▸ OBJECTIF:
Recopiez à l'identique, s'il vous plaît, le passage de l'extrait proposé qui commence par « Madame de Sévigné » et se poursuit jusqu'à « Twitter ? demande Haven. » inclus.

▸ EXTRAIT PROPOSÉ:
Madame de Sévigné a écrit 1120 lettres à sa fille qui vivait en
Bretagne, entre 1670 et sa mort en 1696. A cette époque, les rues de
Paris étaient jonchées de morceaux de papier : les billets
(ou libelles) sur lesquels quelques phrases scabreuses ou
politiquement diffamatoires étaient jetées au public. Ca ne vous
fait pas penser à Twitter ? demande Haven.
Ces
petits morceaux de papier dans votre poche pouvaient vous attirer de
gros problèmes. Voltaire a été jeté en prison à cause d'un de
ces billets. Néanmoins, ces affichettes anonymes permettaient de
contourner la censure et elles étaient aussi un moyen d'organiser
des manifestations. Comme dans les révolutions arabes, note
Edelstein.
Qu'est-ce qui est public ? Qu'est-ce qui est privé ? Autre question que l'on s'est posée à l'époque. Plus de correspondance signifiait que des lettres pouvaient tomber dans de mauvaises mains. Les Liaisons dangereuses, le roman épistolaire de Laclos, ont montré les dangers et disgrâces encourues par les auteurs d'une correspondance rebelle. A notre époque, est-il nécessaire de rappeler le triste sort d'Anthony Weiner (le représentant démocrate obligé de démissionner après avoir envoyé à tous ses followers des photos suggestives à la suite d'une mauvaise manipulation) ?
Au même
moment encore naissait le journalisme moderne, via un précurseur du
blog. Les nobles, comme le Cardinal Mazarin, embauchaient leurs
propres journalistes pour rapporter ce que la ville comptait de
scandales et d'histoires de sexe. Ces plumitifs installaient des
bureaux dans tout Paris pour recueillir les nouvelles les plus
savoureuses, ils les écrivaient, les recopiaient et les
distribuaient à des souscripteurs. Les revues littéraires et les
journaux ont bientôt fleuri, avec tout un nouvel environnement de
critique littéraire et culturelle. Sans parler des affiches,
placardées dans les rues, invitant à des événements de plus en
plus ouverts au public.

▸ ENREGISTREMENTS:
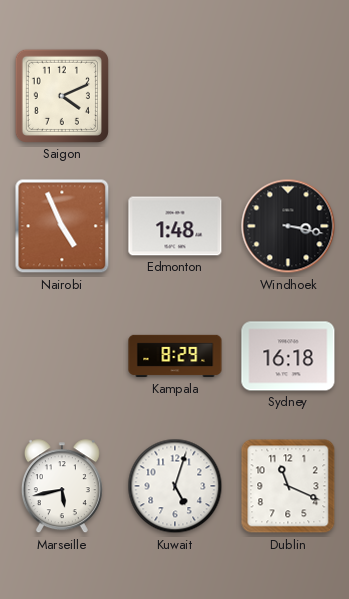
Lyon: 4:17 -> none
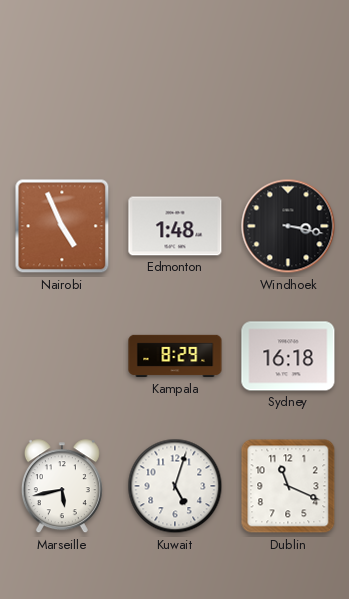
Saigon: 4:11 -> none
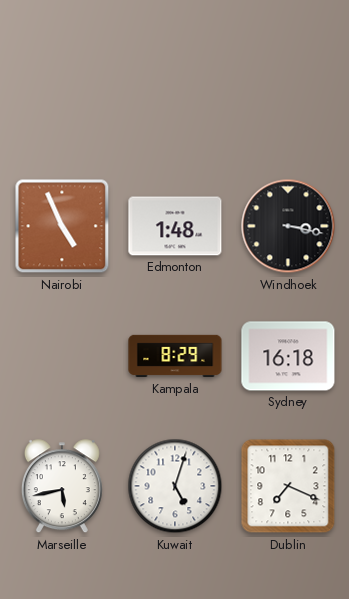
Dublin: 11:19 -> 7:19
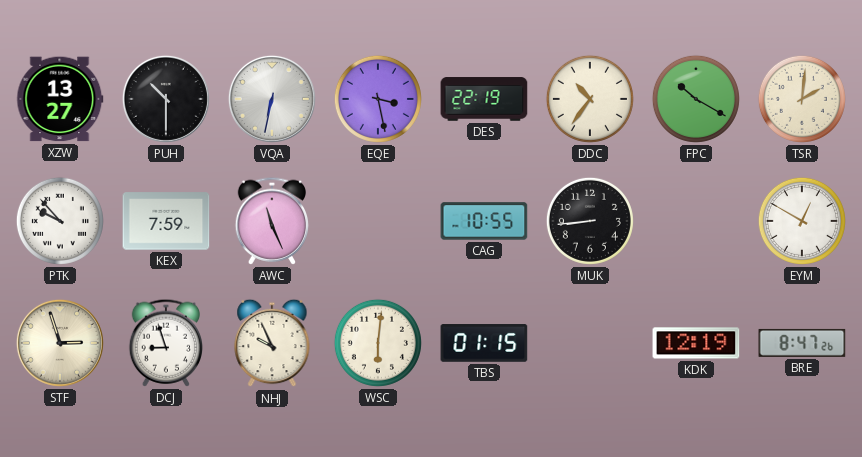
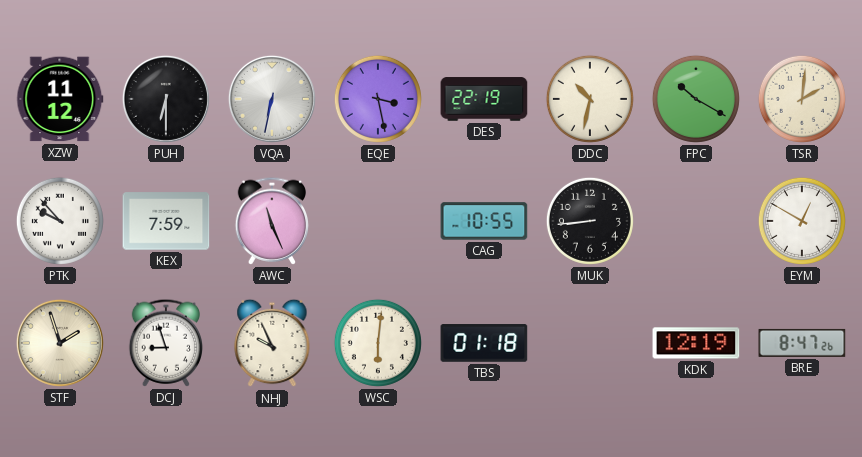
XZW: 13:27 -> 11:12
PUH: 10:30 -> 6:30
DDC: 10:36 -> 10:32
STF: 2:57 -> 1:57
TBS: 01:15 -> 01:18
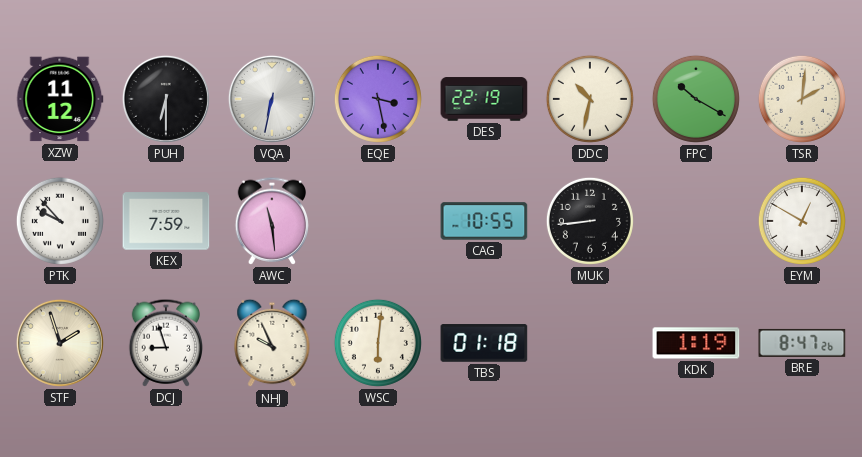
AWC: 11:26 -> 11:29
KDK: 12:19 -> 1:19
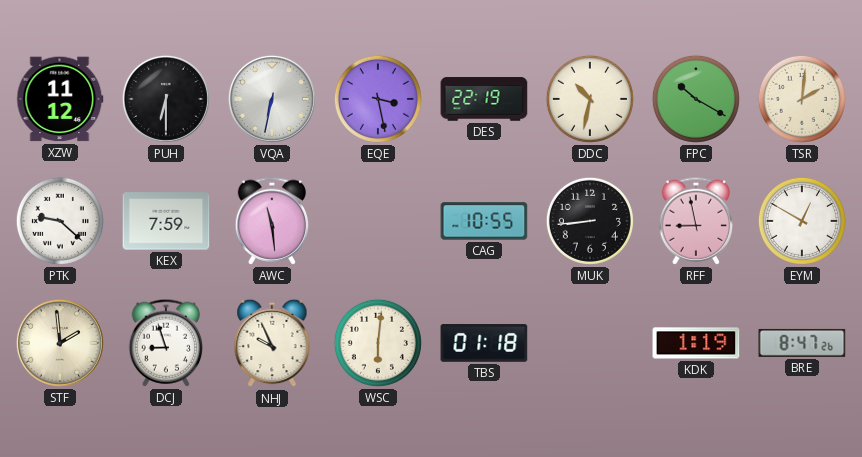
PTK: 9:53 -> 9:22
RFF: none -> 8:58
STF: 1:57 -> 1:59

▸ EXERCICE RÉALISÉ:
Madame de Sévigné a écrit 1120 lettres à sa fille qui vivait en
Bretagne, entre 1670 et sa mort en 1696. A cette époque, les rues de
Paris étaient jonchées de morceaux de papier : les billets
(ou libelles) sur lesquels quelques phrases scabreuses ou
politiquement diffamatoires étaient jetées au public. Ca ne vous
fait pas penser à Twitter ? demande Haven.